### [Requisitos do exercício]
A) Responda, com base na carta ao ministro:
(i) A qual ministro a carta se dirige?
(ii) A que a carta compara a afirmação do ministro?
(iii) Segundo a carta, o que nunca acontece com homens como Chico Mendes e Paulo Freire?
B) Liste todos os nomes próprios de pessoas e de lugares que aparecem na carta ao ministro, sem repetir nenhum.
C) Reproduza fielmente o trecho da carta ao ministro que começa em "SENHOR MINISTRO, CONHEÇA" e segue até "desses dois homens.".

### [Texto apresentado]

%%

SENHOR MINISTRO, CONHEÇA CHICO MENDES, A AMAZÔNIA E O BRASIL.







Senhor ministro do meio ambiente do Brasil, 

Foi triste para nós e vergonhoso para o senhor a tal declaração de que não se importa com Chico Mendes. Ao desconhecer um dos brasileiros mais importantes na luta em defesa da Amazônia, o senhor deixou claro de que lado está. Não que a gente tivesse dúvidas. Não. As coisas sempre estiveram muito claras entre nós. Mas a afirmação é tão vexatória e indecorosa que nos pegou de assalto e só pode ser comparada à intenção de seus colegas que pretendem riscar Paulo Freire da nossa história. Saiba, senhor ministro, que homens como Chico Mendes e Paulo Freire não morrem nunca. Não insista. E se é de vaidade que tratamos aqui, a insignificância da sua presença ministerial não compete nem de longe com a grandiosidade de histórias como as desses dois homens.

%%

### [Dados para análise]

%%

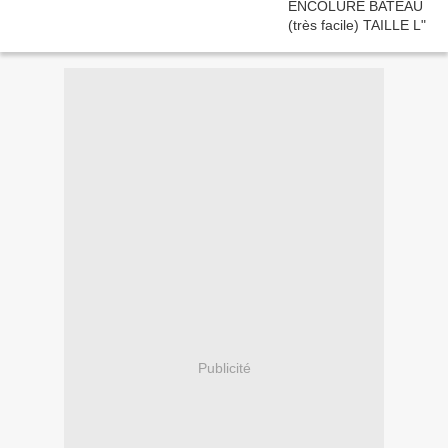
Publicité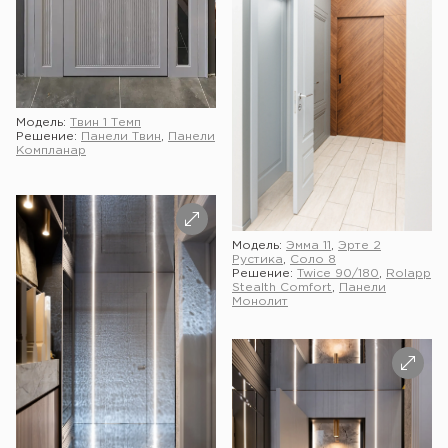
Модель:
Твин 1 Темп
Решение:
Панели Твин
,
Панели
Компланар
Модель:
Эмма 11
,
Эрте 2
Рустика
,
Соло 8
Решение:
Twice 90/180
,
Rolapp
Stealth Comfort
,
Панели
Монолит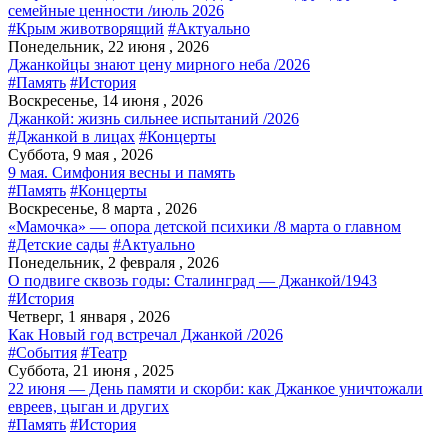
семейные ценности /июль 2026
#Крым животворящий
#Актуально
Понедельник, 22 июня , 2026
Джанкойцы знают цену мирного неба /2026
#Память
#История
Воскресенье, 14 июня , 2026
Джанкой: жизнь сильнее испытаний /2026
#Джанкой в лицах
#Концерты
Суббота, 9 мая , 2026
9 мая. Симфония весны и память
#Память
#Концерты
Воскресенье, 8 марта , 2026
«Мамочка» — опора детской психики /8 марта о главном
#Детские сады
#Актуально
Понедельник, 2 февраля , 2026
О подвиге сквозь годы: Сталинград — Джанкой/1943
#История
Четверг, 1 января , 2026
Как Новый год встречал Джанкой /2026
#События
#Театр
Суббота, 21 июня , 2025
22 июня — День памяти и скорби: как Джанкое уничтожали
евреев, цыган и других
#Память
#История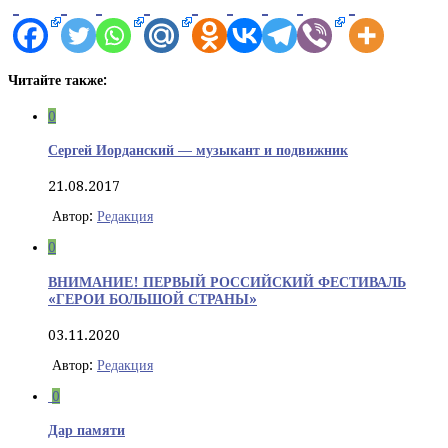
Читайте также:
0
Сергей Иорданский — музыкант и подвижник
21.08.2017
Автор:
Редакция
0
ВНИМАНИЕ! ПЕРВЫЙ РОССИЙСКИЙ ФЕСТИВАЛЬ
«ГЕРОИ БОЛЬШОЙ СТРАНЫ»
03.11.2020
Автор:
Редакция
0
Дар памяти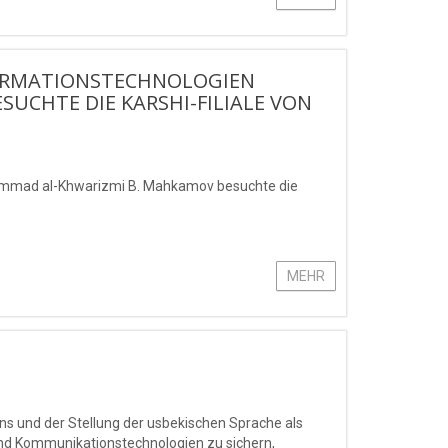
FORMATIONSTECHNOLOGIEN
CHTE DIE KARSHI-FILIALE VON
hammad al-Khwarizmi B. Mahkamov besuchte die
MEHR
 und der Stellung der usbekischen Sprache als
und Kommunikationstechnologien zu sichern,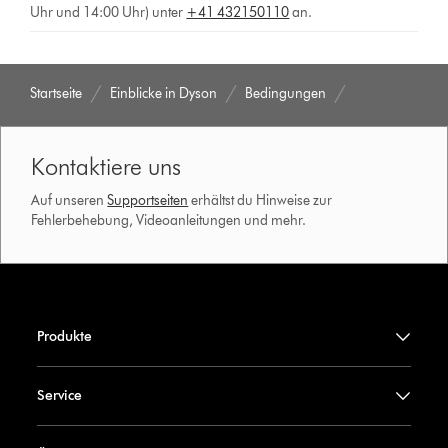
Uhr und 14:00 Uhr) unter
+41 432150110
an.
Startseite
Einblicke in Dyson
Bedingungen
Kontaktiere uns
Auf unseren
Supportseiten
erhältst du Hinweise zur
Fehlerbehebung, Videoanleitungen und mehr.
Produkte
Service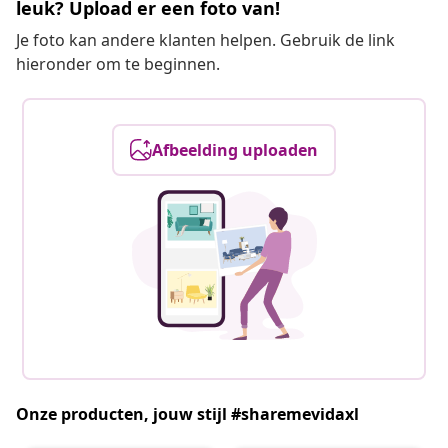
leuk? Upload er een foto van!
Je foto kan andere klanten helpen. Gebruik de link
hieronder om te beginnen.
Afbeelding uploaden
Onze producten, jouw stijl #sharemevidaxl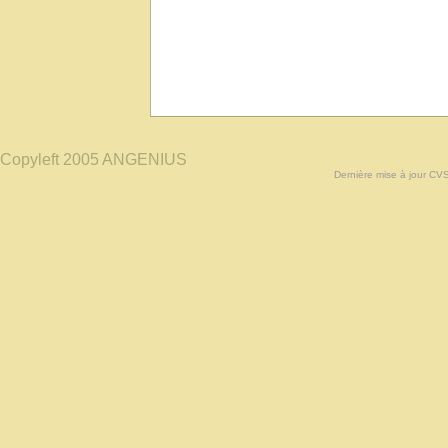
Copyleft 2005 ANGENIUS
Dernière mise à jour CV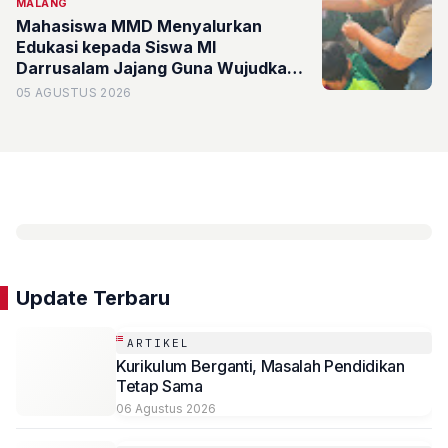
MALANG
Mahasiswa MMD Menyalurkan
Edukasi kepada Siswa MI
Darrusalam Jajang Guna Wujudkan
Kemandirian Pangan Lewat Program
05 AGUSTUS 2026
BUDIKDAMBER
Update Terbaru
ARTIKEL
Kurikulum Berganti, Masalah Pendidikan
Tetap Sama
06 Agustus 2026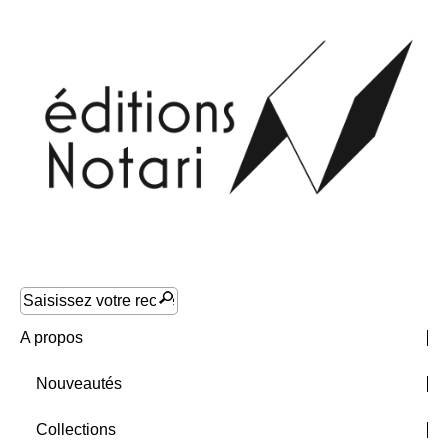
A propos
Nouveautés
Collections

%%
%%

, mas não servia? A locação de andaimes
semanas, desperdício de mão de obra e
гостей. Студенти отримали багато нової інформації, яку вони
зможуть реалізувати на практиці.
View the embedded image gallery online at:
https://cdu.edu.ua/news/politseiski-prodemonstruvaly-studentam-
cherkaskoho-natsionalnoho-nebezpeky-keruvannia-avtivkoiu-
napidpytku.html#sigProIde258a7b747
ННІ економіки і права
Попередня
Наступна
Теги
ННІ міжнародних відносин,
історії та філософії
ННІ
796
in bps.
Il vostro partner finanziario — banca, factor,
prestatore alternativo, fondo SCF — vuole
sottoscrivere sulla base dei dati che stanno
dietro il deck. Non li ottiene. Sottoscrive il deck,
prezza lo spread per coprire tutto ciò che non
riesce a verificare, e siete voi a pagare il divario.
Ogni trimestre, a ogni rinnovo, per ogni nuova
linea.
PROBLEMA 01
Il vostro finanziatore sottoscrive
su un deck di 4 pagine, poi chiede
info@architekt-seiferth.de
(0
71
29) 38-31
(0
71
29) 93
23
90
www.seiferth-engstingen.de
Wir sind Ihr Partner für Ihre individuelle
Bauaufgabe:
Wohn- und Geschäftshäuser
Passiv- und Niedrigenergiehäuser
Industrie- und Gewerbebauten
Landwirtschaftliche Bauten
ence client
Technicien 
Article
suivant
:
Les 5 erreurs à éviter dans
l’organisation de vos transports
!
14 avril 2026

%%

### [Respostas escritas]
A)
(i) Ao ministro do meio ambiente do Brasil.
(ii) À intenção dos colegas dele que pretendem riscar Paulo Freire da nossa história.
(iii) Eles não morrem nunca.

B) Chico Mendes, Amazônia, Brasil, Paulo Freire

C)
SENHOR MINISTRO, CONHEÇA CHICO MENDES, A AMAZÔNIA E O BRASIL.







Senhor ministro do meio ambiente do Brasil, 

Foi triste para nós e vergonhoso para o senhor a tal declaração de que não se importa com Chico Mendes. Ao desconhecer um dos brasileiros mais importantes na luta em defesa da Amazônia, o senhor deixou claro de que lado está. Não que a gente tivesse dúvidas. Não. As coisas sempre estiveram muito claras entre nós. Mas a afirmação é tão vexatória e indecorosa que nos pegou de assalto e só pode ser comparada à intenção de seus colegas que pretendem riscar Paulo Freire da nossa história. Saiba, senhor ministro, que homens como Chico Mendes e Paulo Freire não morrem nunca. Não insista. E se é de vaidade que tratamos aqui, a insignificância da sua presença ministerial não compete nem de longe com a grandiosidade de histórias como as desses dois homens.